La crisi nasce dalla profonda divisione tra civili e militari all’interno del Consiglio sovrano, in presenza di una fase difficile dell’economia che sta mettendo in grande difficoltà la popolazione. A settembre c’era stato un tentativo di colpo di Stato fallito a cui erano seguiti arresti nell’esercito; a tentare di minare la transizione democratica erano stati probabilmente settori nostalgici della dittatura di al-Bashir. A ottobre, pochi giorni prima del golpe di lunedì 25, si erano succedute a Khartoum manifestazioni di protesta per chiedere l’assunzione del potere da parte dei militari che, sostituendo il governo di Abdallah Hamdok, ponesse fine alla gravissima situazione economica e all’instabilità politica. L’intervento dei militari è avvenuto poco prima del passaggio a un civile della guida del Consiglio sovrano, dove convivevano politici e militari, ed è sembrato ad alcuni osservatori quasi un evento annunciato e prevedibile. Il generale Abdel Fattah al-Burhan è stato considerato fino a lunedì 25 ottobre un moderato e uno degli esponenti militari più aperti al dialogo, all’interno e nella realtà internazionale, ma è probabile che esistano nell’esercito altre posizioni, più estreme nella difesa dei privilegi, anche economici, dell’esercito.   
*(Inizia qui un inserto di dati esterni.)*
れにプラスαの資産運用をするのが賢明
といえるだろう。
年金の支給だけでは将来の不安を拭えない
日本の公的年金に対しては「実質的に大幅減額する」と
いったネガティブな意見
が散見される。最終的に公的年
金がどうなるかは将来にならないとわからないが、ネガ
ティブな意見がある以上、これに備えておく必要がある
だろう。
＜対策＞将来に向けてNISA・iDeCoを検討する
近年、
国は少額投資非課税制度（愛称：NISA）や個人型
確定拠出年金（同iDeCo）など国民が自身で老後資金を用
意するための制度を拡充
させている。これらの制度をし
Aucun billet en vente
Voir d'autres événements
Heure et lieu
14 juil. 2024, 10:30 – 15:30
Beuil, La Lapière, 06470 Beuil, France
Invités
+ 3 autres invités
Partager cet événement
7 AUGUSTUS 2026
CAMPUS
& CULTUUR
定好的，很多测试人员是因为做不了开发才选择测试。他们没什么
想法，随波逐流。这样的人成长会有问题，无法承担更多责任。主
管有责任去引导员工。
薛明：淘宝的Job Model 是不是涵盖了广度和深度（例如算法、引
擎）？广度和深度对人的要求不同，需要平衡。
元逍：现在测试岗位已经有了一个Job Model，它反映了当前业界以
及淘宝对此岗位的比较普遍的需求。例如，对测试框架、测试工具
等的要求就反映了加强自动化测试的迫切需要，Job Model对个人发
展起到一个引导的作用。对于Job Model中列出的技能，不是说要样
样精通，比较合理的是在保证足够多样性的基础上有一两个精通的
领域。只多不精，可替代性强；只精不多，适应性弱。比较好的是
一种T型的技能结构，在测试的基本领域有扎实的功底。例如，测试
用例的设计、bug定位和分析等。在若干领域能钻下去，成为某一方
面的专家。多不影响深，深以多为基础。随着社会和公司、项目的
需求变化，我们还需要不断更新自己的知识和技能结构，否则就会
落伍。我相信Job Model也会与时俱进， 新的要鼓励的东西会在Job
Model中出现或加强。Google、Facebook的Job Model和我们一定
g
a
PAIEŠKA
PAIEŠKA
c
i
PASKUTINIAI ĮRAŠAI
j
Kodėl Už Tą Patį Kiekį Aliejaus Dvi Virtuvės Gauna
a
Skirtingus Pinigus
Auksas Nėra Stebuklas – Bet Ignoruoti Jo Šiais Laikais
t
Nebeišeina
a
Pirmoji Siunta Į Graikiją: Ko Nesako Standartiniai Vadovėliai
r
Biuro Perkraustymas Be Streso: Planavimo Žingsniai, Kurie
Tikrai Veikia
Si apre adesso una fase di grande incertezza; il segretario generale dell’ONU, António Guterres, l’Unione Europea e gli Stati Uniti hanno espresso preoccupazione per l’evolversi della situazione in Sudan, chiesto la liberazione dei civili in stato di arresto e il rilancio del processo di transizione democratica. Meno netta la posizione della Russia; il ministero degli Esteri in un comunicato ha definito gli eventi del 25 ottobre «il naturale corso degli eventi», e ha criticato il governo di transizione per aver perso la fiducia della popolazione anche a causa delle interferenze straniere. 
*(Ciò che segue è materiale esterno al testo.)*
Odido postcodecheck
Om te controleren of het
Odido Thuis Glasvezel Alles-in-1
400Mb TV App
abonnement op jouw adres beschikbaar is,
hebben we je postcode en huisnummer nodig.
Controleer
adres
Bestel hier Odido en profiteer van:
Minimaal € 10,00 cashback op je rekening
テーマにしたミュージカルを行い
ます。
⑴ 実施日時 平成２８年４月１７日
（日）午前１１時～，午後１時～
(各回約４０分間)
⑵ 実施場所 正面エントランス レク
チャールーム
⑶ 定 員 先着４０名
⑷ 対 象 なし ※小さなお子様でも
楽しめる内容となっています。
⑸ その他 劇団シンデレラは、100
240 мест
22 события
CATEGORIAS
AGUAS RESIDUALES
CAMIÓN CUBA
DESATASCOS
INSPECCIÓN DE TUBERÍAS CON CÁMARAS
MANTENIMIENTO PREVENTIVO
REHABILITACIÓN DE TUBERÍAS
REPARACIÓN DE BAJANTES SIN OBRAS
La crisi sudanese avrà sicuramente importanti ripercussioni a livello geopolitico; il Sudan è implicato nella crisi tra Egitto ed Etiopia incentrata sulla costruzione della diga sul Nilo Azzurro e l’avvento dei militari potrebbe favorire un ulteriore avvicinamento all’Egitto. Il Sudan riveste anche un ruolo geopolitico rilevante nell’area come luogo di transito dei flussi migratori diretti verso la Libia e il Mediterraneo; inoltre, affacciandosi sul Mar Rosso entra in contatto con le principali rotte commerciali a livello globale. Nella partita sul futuro del Sudan entrano quindi anche interessi e pressioni che vengono dall’esterno e non solo a livello regionale.